Henry James to Grace Norton, July 28th, 1883
I don't know why we live—the gift of life comes to us from I don't know
what source or for what purpose; but I believe we can go on living for
the reason that (always of course up to a certain point) life is the
most valuable thing we know anything about and it is therefore
presumptively a great mistake to surrender it while there is any yet
left in the cup. In other words consciousness is an illimitable power,
and though at times it may seem to be all consciousness of misery, yet
in the way it propagates itself from wave to wave, so that we never
cease to feel, though at moments we appear to, try to, pray to, there is
something that holds one in one's place, makes it a standpoint in the
universe which it is probably good not to forsake. You are right in your
consciousness that we are all echoes and reverberations of the same,
and you are noble when your interest and pity as to everything that
surrounds you, appears to have a sustaining and harmonizing power.
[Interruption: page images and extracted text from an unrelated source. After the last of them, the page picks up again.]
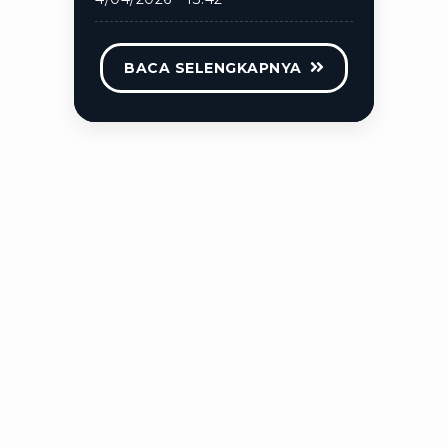
BACA SELENGKAPNYA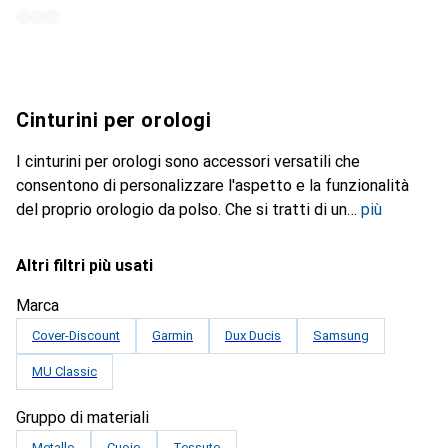
Cinturini per orologi
I cinturini per orologi sono accessori versatili che
consentono di personalizzare l'aspetto e la funzionalità
del proprio orologio da polso. Che si tratti di un
più
Altri filtri più usati
Marca
Cover-Discount
Garmin
Dux Ducis
Samsung
MU Classic
Gruppo di materiali
Metallo
Cuoio
Tessuto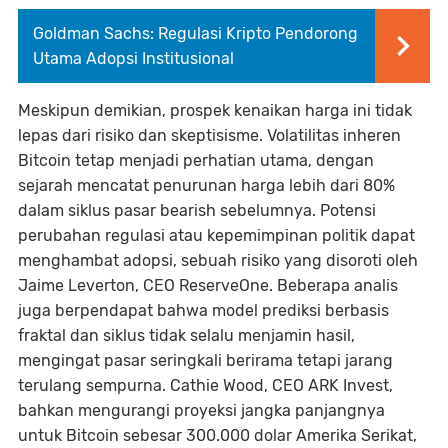
Goldman Sachs: Regulasi Kripto Pendorong
Utama Adopsi Institusional
Meskipun demikian, prospek kenaikan harga ini tidak
lepas dari risiko dan skeptisisme. Volatilitas inheren
Bitcoin tetap menjadi perhatian utama, dengan
sejarah mencatat penurunan harga lebih dari 80%
dalam siklus pasar bearish sebelumnya. Potensi
perubahan regulasi atau kepemimpinan politik dapat
menghambat adopsi, sebuah risiko yang disoroti oleh
Jaime Leverton, CEO ReserveOne. Beberapa analis
juga berpendapat bahwa model prediksi berbasis
fraktal dan siklus tidak selalu menjamin hasil,
mengingat pasar seringkali berirama tetapi jarang
terulang sempurna. Cathie Wood, CEO ARK Invest,
bahkan mengurangi proyeksi jangka panjangnya
untuk Bitcoin sebesar 300.000 dolar Amerika Serikat,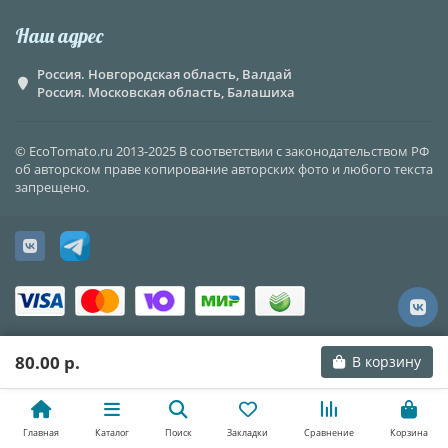
Наш адрес
Россия. Новгородская область, Валдай
Россия. Московская область, Балашиха
© EcoTomato.ru 2013-2025 В соответствии с законодательством РФ
об авторском праве копирование авторских фото и любого текста
запрещено.
80.00 р.
В корзину
Главная
Каталог
Поиск
Закладки
Сравнение
Корзина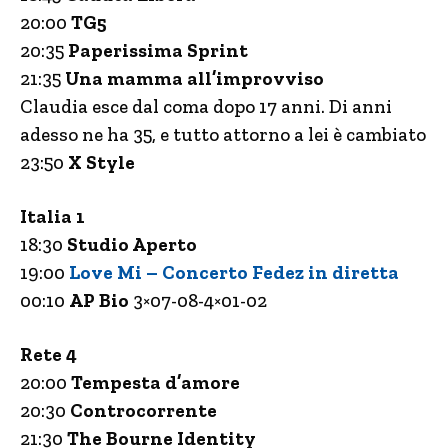
20:00
TG5
20:35
Paperissima Sprint
21:35
Una mamma all’improvviso
Claudia esce dal coma dopo 17 anni. Di anni
adesso ne ha 35, e tutto attorno a lei è cambiato
23:50
X Style
Italia 1
18:30
Studio Aperto
19:00
Love Mi – Concerto Fedez in diretta
00:10
AP Bio
3×07-08-4×01-02
Rete 4
20:00
Tempesta d’amore
20:30
Controcorrente
21:30
The Bourne Identity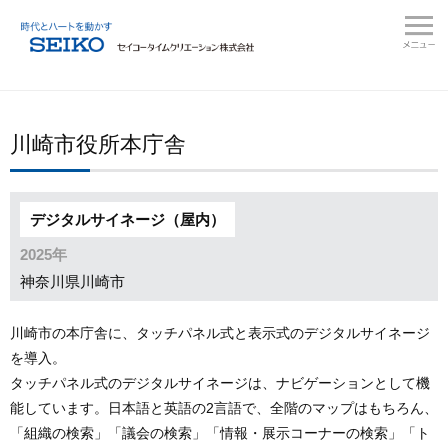
川崎市役所本庁舎
デジタルサイネージ（屋内）
2025年
神奈川県川崎市
川崎市の本庁舎に、タッチパネル式と表示式のデジタルサイネージ
を導入。
タッチパネル式のデジタルサイネージは、ナビゲーションとして機
能しています。日本語と英語の2言語で、全階のマップはもちろん、
「組織の検索」「議会の検索」「情報・展示コーナーの検索」「ト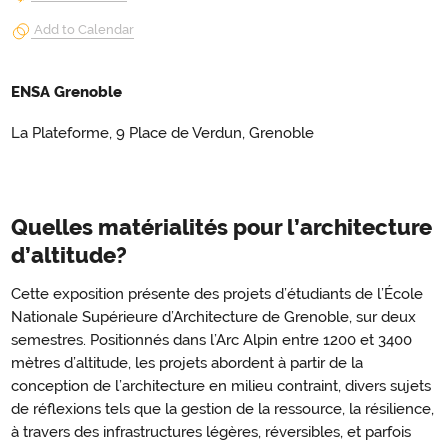
Add to Calendar
ENSA Grenoble
La Plateforme, 9 Place de Verdun, Grenoble
Quelles matérialités pour l’architecture
d’altitude?
Cette exposition présente des projets d’étudiants de l’École
Nationale Supérieure d’Architecture de Grenoble, sur deux
semestres. Positionnés dans l’Arc Alpin entre 1200 et 3400
mètres d’altitude, les projets abordent à partir de la
conception de l’architecture en milieu contraint, divers sujets
de réflexions tels que la gestion de la ressource, la résilience,
à travers des infrastructures légères, réversibles, et parfois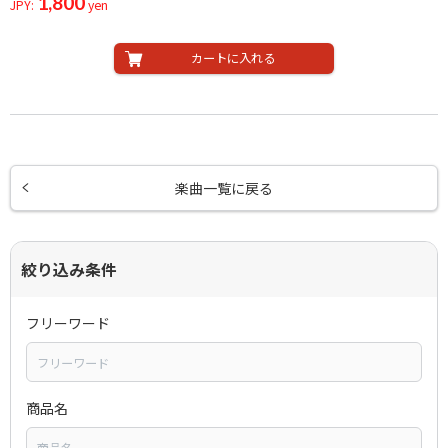
1,800
JPY:
yen
カートに入れる
楽曲一覧に戻る
絞り込み条件
フリーワード
商品名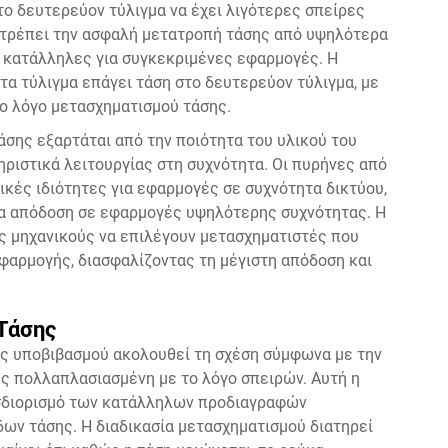
το δευτερεύον τύλιγμα να έχει λιγότερες σπείρες
πιτρέπει την ασφαλή μετατροπή τάσης από υψηλότερα
, κατάλληλες για συγκεκριμένες εφαρμογές. Η
τα τύλιγμα επάγει τάση στο δευτερεύον τύλιγμα, με
το λόγο μετασχηματισμού τάσης.
σης εξαρτάται από την ποιότητα του υλικού του
ηριστικά λειτουργίας στη συχνότητα. Οι πυρήνες από
ικές ιδιότητες για εφαρμογές σε συχνότητα δικτύου,
α απόδοση σε εφαρμογές υψηλότερης συχνότητας. Η
 μηχανικούς να επιλέγουν μετασχηματιστές που
φαρμογής, διασφαλίζοντας τη μέγιστη απόδοση και
Τάσης
ς υποβιβασμού ακολουθεί τη σχέση σύμφωνα με την
ης πολλαπλασιασμένη με το λόγο σπειρών. Αυτή η
οσδιορισμό των κατάλληλων προδιαγραφών
ων τάσης. Η διαδικασία μετασχηματισμού διατηρεί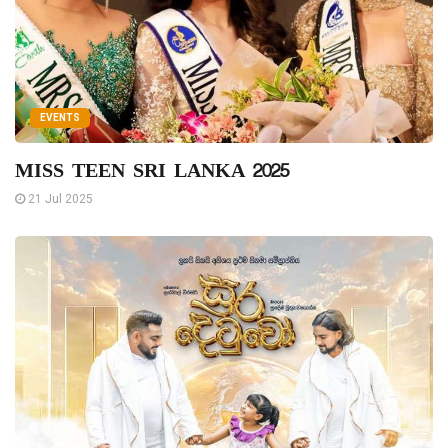
EVENTS
MISS TEEN SRI LANKA 2025
21 Jul 2025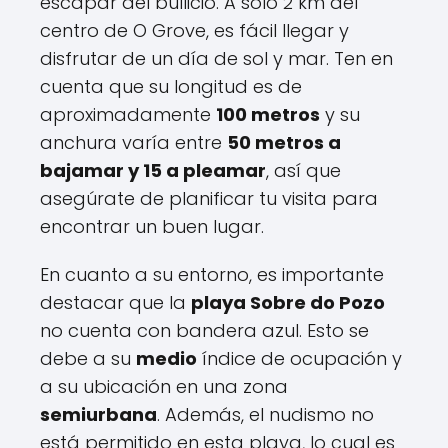
escapar del bullicio. A solo 2 km del
centro de O Grove, es fácil llegar y
disfrutar de un día de sol y mar. Ten en
cuenta que su longitud es de
aproximadamente
100 metros
y su
anchura varía entre
50 metros a
bajamar y 15 a pleamar
, así que
asegúrate de planificar tu visita para
encontrar un buen lugar.
En cuanto a su entorno, es importante
destacar que la
playa Sobre do Pozo
no cuenta con bandera azul. Esto se
debe a su
medio
índice de ocupación y
a su ubicación en una zona
semiurbana
. Además, el nudismo no
está permitido en esta playa, lo cual es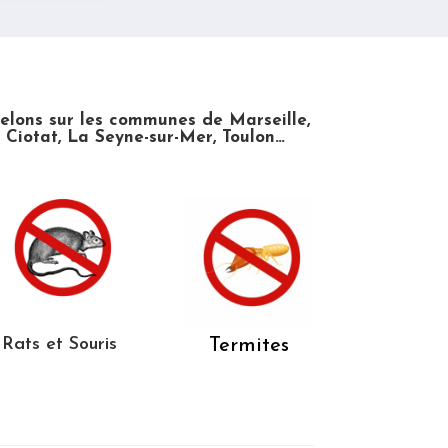
relons sur les communes de Marseille,
 Ciotat, La Seyne-sur-Mer, Toulon…
Rats et Souris
Termites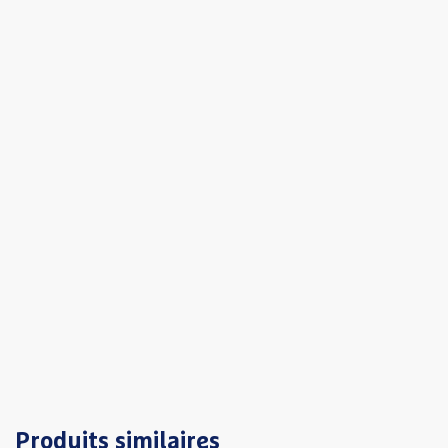
Produits similaires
Only
don't, I beseech you, generalize too much in these sympathies
and tendernesses—remember that every life is a special problem which is
not yours but another's, and content yourself with the terrible algebra
of your own. Don't melt too much into the universe, but be as solid and
dense and fixed as you can. We all live together, and those of us who
love and know, live so most. We help each other—even unconsciously, each
in our own effort, we lighten the effort of others, we contribute to
the sum of success, make it possible for others to live. Sorrow comes in
great waves—no one can know that better than you—but it rolls over us,
and though it may almost smother us it leaves us on the spot and we know
that if it is strong we are stronger, inasmuch as it passes and we
remain. It wears us, uses us, but we wear it and use it in return; and
it is blind, whereas we after a manner see.